Diante
de um tropeço, do contato com sua estranheza, Judith se responsabilizou
e inventou um jeito mais autêntico de ser, rompeu com a expectativa dos
outros e se arriscou em escolhas singulares.
Judith, 16 anos, filha única, foi trazida em meu consultório pelos pais, ambos professores, com diagnóstico de fobia. Segundo os pais ela teve um “surto” na escola quando uma professora ridicularizou e humilhou sua melhor amiga. Após este episódio ela não conseguiu mais retornar à escola e desenvolveu os sintomas de fobia escolar, depressão e crise de pânico.
O “surto” provocou um descompasso na vida de Judith. Ela passou a não se reconhecer mais, se perdeu de si e do que julgava conhecer de si mesma. Emergiu um estranho de si que ela não conseguia suportar. Na primeira entrevista ela me disse: “Eu estou estranha, me sinto esquisita, não me reconheço”. Intervi: sim, esta estranha também, é você.
A demanda dos pais ao tratamento era para ela voltar à escola. Afinal, filha de professores como não ser uma aluna exemplar? Judith apresentava grande apatia, sinais de melancolia, tristeza profunda, inapetência, perda de peso, com excesso de sono e fobia escolar. Iniciou a análise e, neste período, como alternativa para não interromper os estudos, começou a ser acompanhada com tutoria da escola, fazia as matérias em casa e os pais levavam à escola.
Ela estava sendo pressionada para voltar à escola, era o resultado esperado pelos pais em relação à análise. Em uma das sessões afirmou: “Eu não consigo mais ir à escola”. Pergunto: “o que faz você acreditar que não consegue ir?” “Não é que eu não consiga, eu não quero ir”! Ouviu-se, surpresa.
Dizer o que queria, no caso, o que não queria, aos seus pais e no que isso os desapontava na expectativa do seu brilhantismo intelectual, se responsabilizar por seus estudos e marcar uma posição em relação a suas escolhas, foram os movimentos iniciais de Judith em análise.
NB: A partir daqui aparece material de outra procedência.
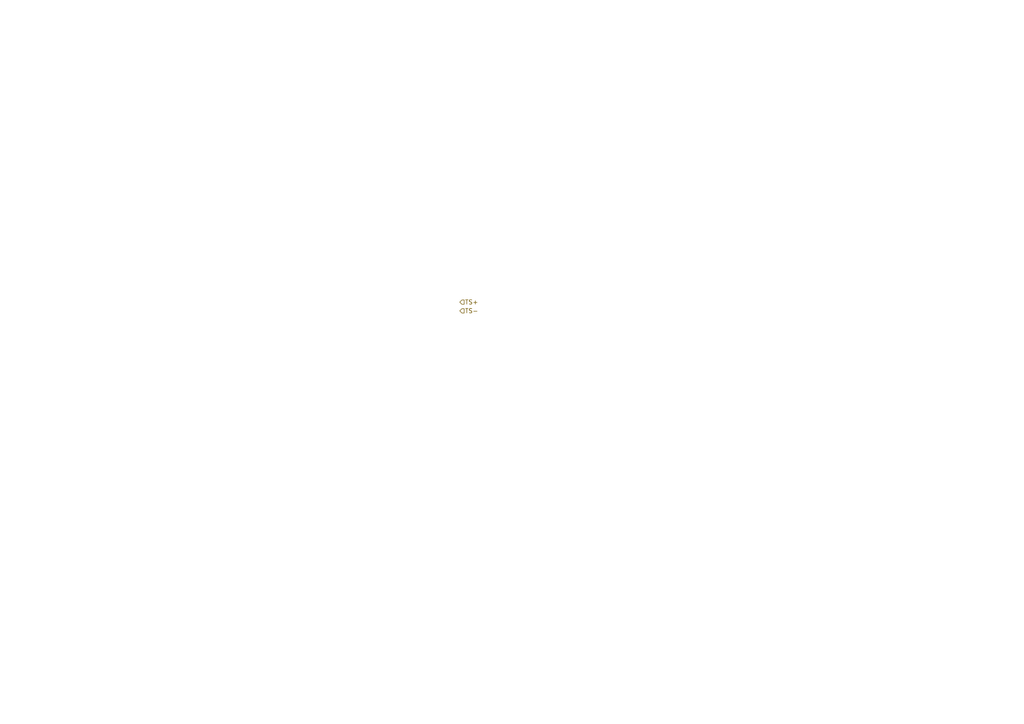
<source format=kicad_sch>
(kicad_sch (version 20230121) (generator eeschema)

  (uuid 2e4c388f-fedd-4401-a9f2-20abdf9195aa)

  (paper "A4")

  


  (hierarchical_label "TS-" (shape input) (at 133.35 90.17 0) (fields_autoplaced)
    (effects (font (size 1.27 1.27)) (justify left))
    (uuid 09800e77-6743-4ed2-b9dc-2ab5cd0472b7)
  )
  (hierarchical_label "TS+" (shape input) (at 133.35 87.63 0) (fields_autoplaced)
    (effects (font (size 1.27 1.27)) (justify left))
    (uuid c0350c5f-21f8-4f25-bd44-05bde54c4d90)
  )
)

</source>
Um dos seus primeiros movimentos foi frequentar aulas de balé. A dança foi um caminho de expressão que ela encontrou. A timidez, o medo do ridículo, o olhar do outro e seu julgamento, foram temores que ela foi ultrapassando nessa experiência com a dança. Ao final de uma das sessões disse: “perdi o meu rebolado na escola, mas, encontrei-o na dança”.
Judith terminou o ensino médio no programa de inclusão para alunos com problemas emocionais e psiquiátricos. Apesar do diagnosticado, que lhe dava o benefício do programa e marcava a etiqueta da doença, não se acomodou e nem paralisou. Do seu “surto”, retirou o maior saldo, do contato com sua estranheza, a responsabilidade de inventar um jeito mais autêntico de ser, rompendo com a expectativa de filha e aluna perfeita e se arriscando em escolhas singulares.
Ao final daquele ano, com 17 anos, prestou vestibular e entrou para a faculdade de gastronomia, retornando à sala de aula sem problemas de medos ou fobia escolar. Formou-se. Continua fazendo balé e abriu em um buffet. Cuida da preparação de eventos e festas, confecciona doces, salgados e administra com prazer. Ainda em análise, hoje, com 22 anos, busca cultivar em seu trabalho e na dança a arte na vida. Judith, come, dança e ama.